I have a class that represents a value, and can assume either the value of a single number, single string, an array of values, or a map of key value pairs.
The class data content looks something like this:
class Foo {
...
data_type content;
double number_value = 0;
const char *string_value = "";
std::vector<Foo> array_value;
std::map<const char *,Foo, str_less> map_value
};
(str_less
is a std::less
-like functor that compares two string values).
And I was originally wanting to create the appropriate constructors as follows:
Foo::Foo(double n):type(NUMBER),number_value(n) { }
Foo::Foo(const char *s):type(STRING),string_value(s) { }
template<std::size_t> Foo::Foo(const Foo (&arr)[N]):type(ARRAY) { std::copy(&arr[0],&arr[N],std::back_inserter(array_value); }
Foo::Foo(const std::initializer_list<std::pair<const char*const,int>> &arg):type(MAP),map_value(arg) { }
I am only ever interested in instantiating this class from values given at compile time... for my purposes, it would never be called at run-time with variables as arguments.
Because of the constructors in Foo
, any literal values specified at compile time would get automatically type-converted into a Foo
, and I could then specify literals in an almost json-like manner such as:
Foo({ "string_value", "first_key" },
{ "number_value", 1024 },
{ "nested_map", { { "nested_empty_object", { } } })

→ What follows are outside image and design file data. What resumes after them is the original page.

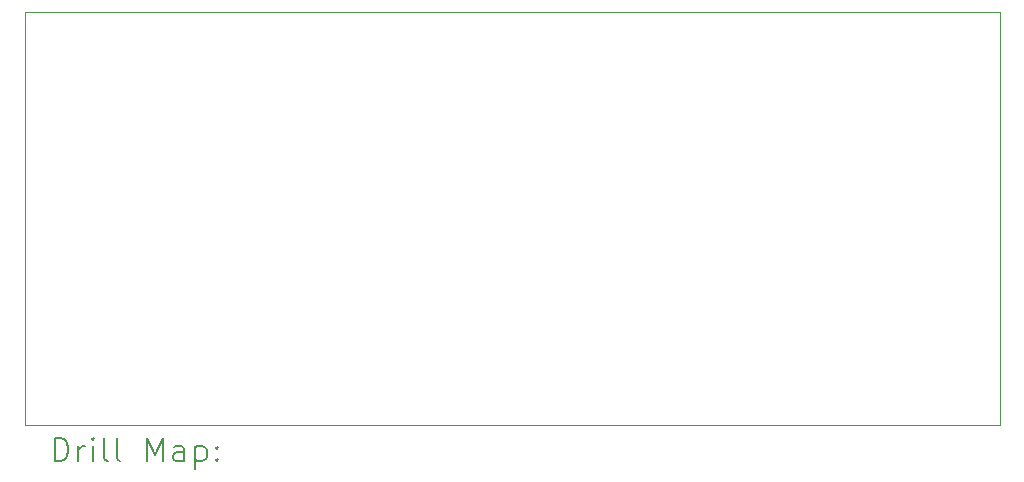
<source format=gbr>
%TF.GenerationSoftware,KiCad,Pcbnew,6.0.8-f2edbf62ab~116~ubuntu22.04.1*%
%TF.CreationDate,2022-10-12T20:14:17+02:00*%
%TF.ProjectId,a500-ide-ram,61353030-2d69-4646-952d-72616d2e6b69,0.2*%
%TF.SameCoordinates,Original*%
%TF.FileFunction,Drillmap*%
%TF.FilePolarity,Positive*%
%FSLAX45Y45*%
G04 Gerber Fmt 4.5, Leading zero omitted, Abs format (unit mm)*
G04 Created by KiCad (PCBNEW 6.0.8-f2edbf62ab~116~ubuntu22.04.1) date 2022-10-12 20:14:17*
%MOMM*%
%LPD*%
G01*
G04 APERTURE LIST*
%ADD10C,0.050000*%
%ADD11C,0.200000*%
G04 APERTURE END LIST*
D10*
X18669000Y-7558500D02*
X18669000Y-11051000D01*
X18669000Y-7558500D02*
X10414000Y-7558500D01*
X10414000Y-11051000D02*
X18669000Y-11051000D01*
X10414000Y-7558500D02*
X10414000Y-11051000D01*
D11*
X10669119Y-11363976D02*
X10669119Y-11163976D01*
X10716738Y-11163976D01*
X10745310Y-11173500D01*
X10764357Y-11192548D01*
X10773881Y-11211595D01*
X10783405Y-11249690D01*
X10783405Y-11278262D01*
X10773881Y-11316357D01*
X10764357Y-11335405D01*
X10745310Y-11354452D01*
X10716738Y-11363976D01*
X10669119Y-11363976D01*
X10869119Y-11363976D02*
X10869119Y-11230643D01*
X10869119Y-11268738D02*
X10878643Y-11249690D01*
X10888167Y-11240167D01*
X10907214Y-11230643D01*
X10926262Y-11230643D01*
X10992929Y-11363976D02*
X10992929Y-11230643D01*
X10992929Y-11163976D02*
X10983405Y-11173500D01*
X10992929Y-11183024D01*
X11002452Y-11173500D01*
X10992929Y-11163976D01*
X10992929Y-11183024D01*
X11116738Y-11363976D02*
X11097690Y-11354452D01*
X11088167Y-11335405D01*
X11088167Y-11163976D01*
X11221500Y-11363976D02*
X11202452Y-11354452D01*
X11192928Y-11335405D01*
X11192928Y-11163976D01*
X11450071Y-11363976D02*
X11450071Y-11163976D01*
X11516738Y-11306833D01*
X11583405Y-11163976D01*
X11583405Y-11363976D01*
X11764357Y-11363976D02*
X11764357Y-11259214D01*
X11754833Y-11240167D01*
X11735786Y-11230643D01*
X11697690Y-11230643D01*
X11678643Y-11240167D01*
X11764357Y-11354452D02*
X11745309Y-11363976D01*
X11697690Y-11363976D01*
X11678643Y-11354452D01*
X11669119Y-11335405D01*
X11669119Y-11316357D01*
X11678643Y-11297309D01*
X11697690Y-11287786D01*
X11745309Y-11287786D01*
X11764357Y-11278262D01*
X11859595Y-11230643D02*
X11859595Y-11430643D01*
X11859595Y-11240167D02*
X11878643Y-11230643D01*
X11916738Y-11230643D01*
X11935786Y-11240167D01*
X11945309Y-11249690D01*
X11954833Y-11268738D01*
X11954833Y-11325881D01*
X11945309Y-11344928D01*
X11935786Y-11354452D01*
X11916738Y-11363976D01*
X11878643Y-11363976D01*
X11859595Y-11354452D01*
X12040548Y-11344928D02*
X12050071Y-11354452D01*
X12040548Y-11363976D01*
X12031024Y-11354452D01*
X12040548Y-11344928D01*
X12040548Y-11363976D01*
X12040548Y-11240167D02*
X12050071Y-11249690D01*
X12040548Y-11259214D01*
X12031024Y-11249690D01*
X12040548Y-11240167D01*
X12040548Y-11259214D01*
M02*

</source>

The caveat, however, is that I do not seem to have any way to specify an array, while retaining the conciseness of this initialization style.
There does not appear to be any way in C++11 to pass a literal array of some type to a function, so the templated method can never be called.
If I change the templated method to use an initializer_list of Foo, then specifications become ambiguous... is what looks like an initializer list of pairs really supposed to be calling the map oriented constructor, or is it actually an array of arrays?
The only way I've found to make this work is if I change the array constructor above to instead take a std::vector of Foo, and then explicitly specify std::vector({....}) with an intializer_list, whenever I want an array, but this feels awkward, and most definitely not homogeneous with the rest of the constructors that automatically convert their types. I am wondering if there is any other way that can utilize smart automatic type conversion to do it in a more uniform but more concise way?